Well, when Hansen released a letter Tuesday pledging to privately fund a $500 million-plus project, he looked ravishing in the public eye. Regardless of who’s paying or how it’s paid, there is a large portion of the population that hates seeing public money subsidize billionaires.
However, when it comes to the subject of port jobs, traffic and gentrification, does this proposal change anything? Because it’s not the public Hansen has to win over — it’s the city council members.
Emails sent to Gonzalez, Lisa Herbold, Sally Bagshaw, and Kshama Sawant early Wednesday afternoon were not answered. But a text to Tim Burgess was.

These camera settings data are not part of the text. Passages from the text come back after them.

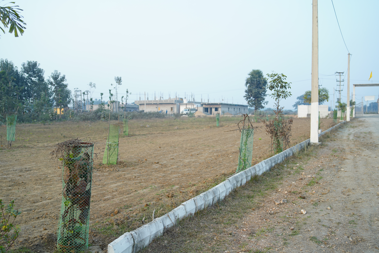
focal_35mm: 35
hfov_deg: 54.4
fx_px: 368
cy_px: 126
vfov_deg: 37.9
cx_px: 190
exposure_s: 1/320
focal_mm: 35
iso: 160
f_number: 2.8
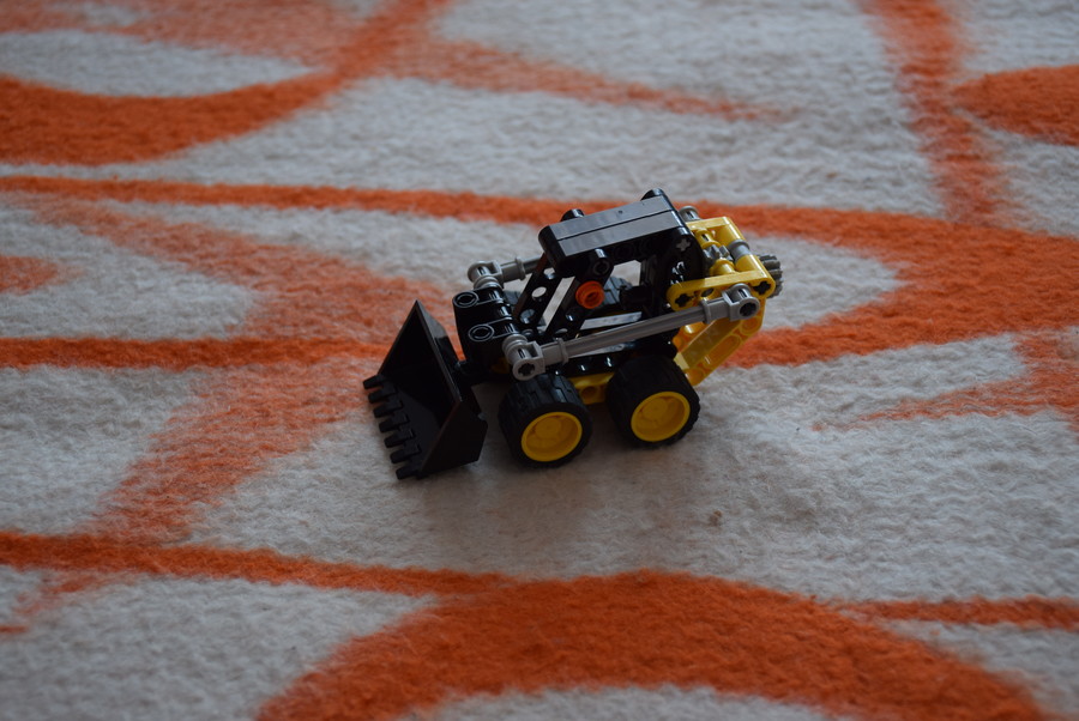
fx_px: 1710
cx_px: 540
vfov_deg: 23.8
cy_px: 360
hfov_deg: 35.0
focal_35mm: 57
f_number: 4.2
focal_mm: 38
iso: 400
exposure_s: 1/60
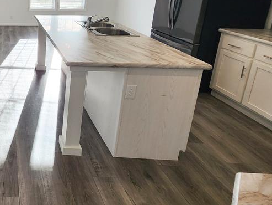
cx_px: -9
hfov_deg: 50.5
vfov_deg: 47.3
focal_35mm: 27
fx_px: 212
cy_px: 29
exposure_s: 1/120
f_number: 2.2
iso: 50
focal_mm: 2.2
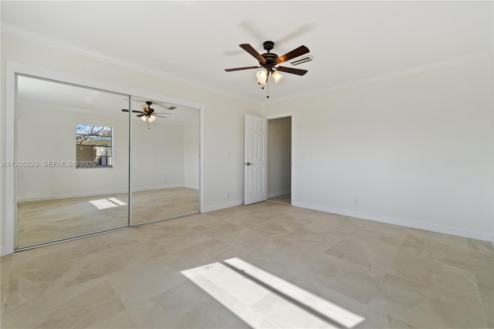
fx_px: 206
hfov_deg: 100.4
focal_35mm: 15
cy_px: 164
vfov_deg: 77.3
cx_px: 247
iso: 100
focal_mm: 10
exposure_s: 1/40
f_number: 6.3
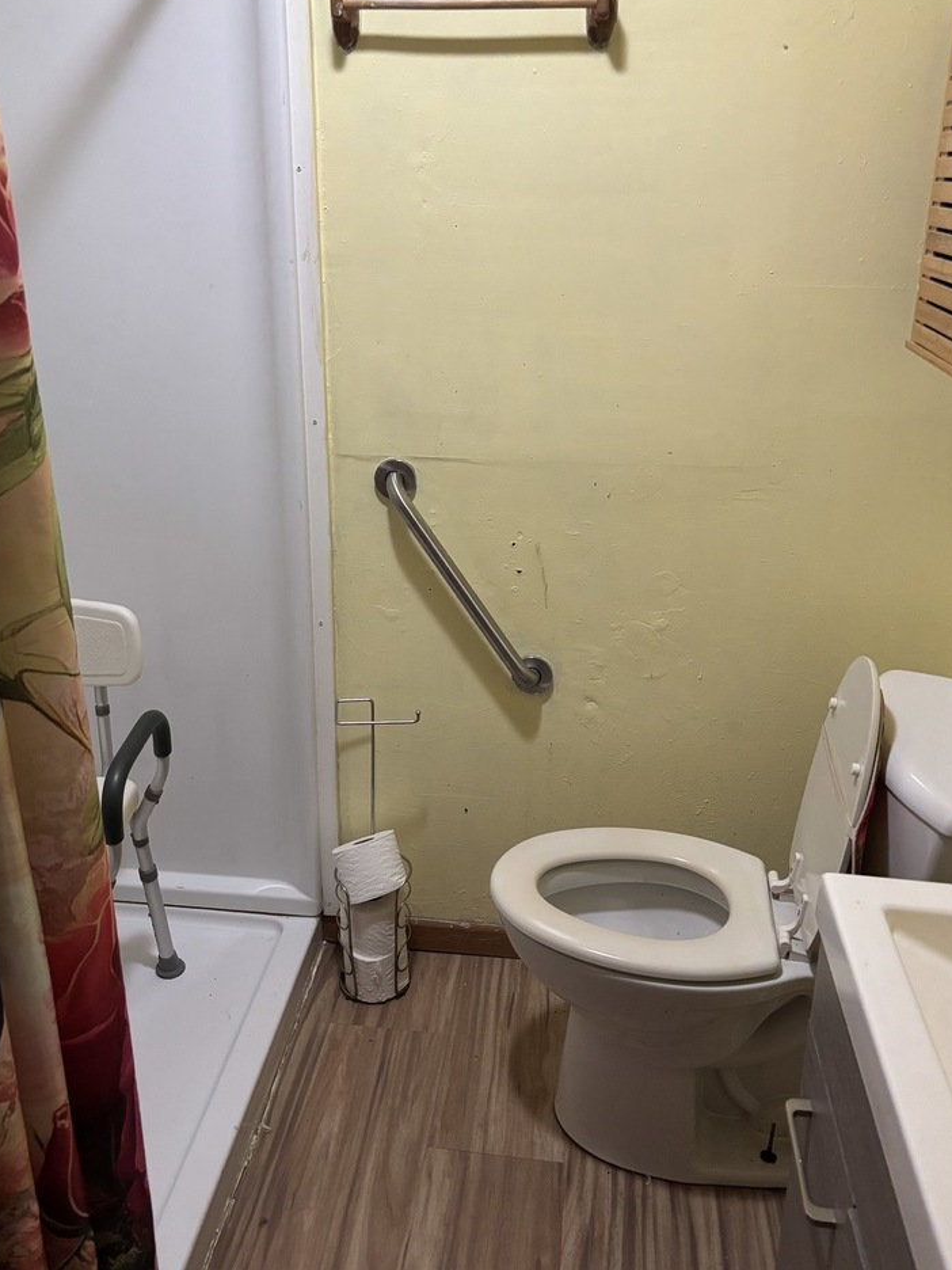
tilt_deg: -19.6
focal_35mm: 30
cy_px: 539
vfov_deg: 59.7
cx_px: 453
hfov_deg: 46.8
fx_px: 1100
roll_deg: +1.0
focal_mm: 5.96
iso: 320
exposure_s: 1/60
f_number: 1.6
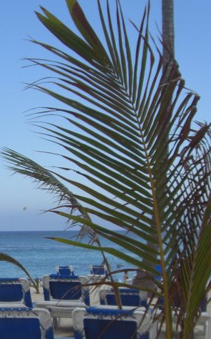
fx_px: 801
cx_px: -76
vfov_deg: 23.7
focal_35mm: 87
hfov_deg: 14.3
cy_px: 217
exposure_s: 1/640
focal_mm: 6.2
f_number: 2.7
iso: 64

Burgess voted “yes” to the street vacation in early May, and on Wednesday, I asked just how much better this deal was compared to Hansen’s previous proposal.

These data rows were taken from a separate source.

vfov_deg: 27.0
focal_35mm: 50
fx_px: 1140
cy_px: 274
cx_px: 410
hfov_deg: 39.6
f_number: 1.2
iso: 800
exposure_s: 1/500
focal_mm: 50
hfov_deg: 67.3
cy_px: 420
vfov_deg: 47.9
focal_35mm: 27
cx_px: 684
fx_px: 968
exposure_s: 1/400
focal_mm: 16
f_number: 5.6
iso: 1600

Burgess was clear that, when it came to debt service, Hansen’s latest offer removed all of the risk to the city should something go wrong. But he added a caveat: “It’s important to understand what he (Hansen) is really saying.”
For instance, when Hansen asks the city to waive the admissions tax and business occupation tax, could that be an attempt to offset some (all?) of the $200 million of public money he was initially hoping for? And when Hansen said that his group is going to dedicate the money earmarked for Occidental Avenue toward the building of a Lander Street overpass, is that in addition to the $20 million or so he was already going to pay? And even if the Lander Street overpass was completed, would that be enough to offset the traffic brought about by a new arena?
These are questions that members of the city council are asking. This proposal is brand-spanking new and still requires review. Even a renovated KeyArena, Burgess said Wednesday, remains a possibility.
“We’re not closing any doors,” he said.
I probably sound anti SoDo arena, don’t I? I’m not. I don’t think the port has done much to prove that jobs would disappear, I don’t think Sonics games would cause more traffic in the area than Mariners games already do, and if I was on the council last May, I would have voted yes on the street vacation. But I also know there are people way smarter than me that think otherwise.
What politicians think and what politicians say are often two vastly different things. Maybe public financing was a big deterrent for council members who simply used the port as an excuse to vote “no.” But if they meant every word they said, will this proposal really make a difference?
You have to admire Chris Hansen for his persistence. It doesn’t seem like he’ll quit until his vision is realized.
And if he gets his way, he’s going to change this city. But when it comes to the city council, I’m not sure he’s changed any minds.